Less is more in 2018
January 10, 2018
When New Year comes round, we usually start thinking about what we’d like more of – more interesting stuff to do at work, more money, more luck in my love life, more holiday time…we all have dreams like this at the start of a year.
Perversely, I’d like to dream about what I’d like to see less of in 2018.
I’d like to see less of the unthinking clichés that increasingly pepper our speech. Here’s some words and phrases we could cheerfully use much less often than we do –
Pass
Pass is fine in some contexts – it’s what you do in football, or what you do with the salt when the person next to you asks for it.
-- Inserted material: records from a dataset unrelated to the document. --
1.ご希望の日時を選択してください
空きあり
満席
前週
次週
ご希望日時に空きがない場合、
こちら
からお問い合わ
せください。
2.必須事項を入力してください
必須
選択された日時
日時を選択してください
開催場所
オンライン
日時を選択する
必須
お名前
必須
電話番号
Carry on using it in the way it’s supposed to be used. But ‘pass’ doesn’t mean ‘die’. The word for ‘die’ is just that, ‘die’. It’s a tough word, but death is a tough fate. Saying someone has ‘passed’ doesn’t make them any less dead. So when someone has died, let’s be honest and say so.
Iconic
Another perfectly good word, in the right context – but iconic has become so over-used it’s now almost meaningless. Virtually everything we see is described as iconic. Let’s use it less often, and it might win back some of its power.
Narrative
Today, everything has a ‘narrative’. But they don’t. A novel has a narrative, but a politician or a businessman does not. They might, on a good day, have a sales pitch: so let’s call it what it is, and not pretend it’s something grander.
Inappropriate
This has become a lazy word to describe anything we don’t like without making the effort of defining clearly what that is. If language is insulting, then say so. If behaviour is abusive or sexually offensive, then say so. But more often than not, ‘inappropriate’ is not the appropriate word to use.
Curated
A good word for art galleries, where it has meaning, and a bad word for anywhere else, where it does not.
Challenging
This has become the all-purpose term for anyone facing something really tough, who wants to make it seem less threatening than it really is. Unsurprising then that it’s particularly popular with politicians.
Lessons must be learnt
Another favourite with politicians, when the disaster has already happened and it’s too late to do anything about it.
Win Win Scenario
Have you ever found yourself in a situation where whatever course of action you followed would result in triumph?
No, me neither.
So let’s say Hi to 2018, and farewell to these clichés.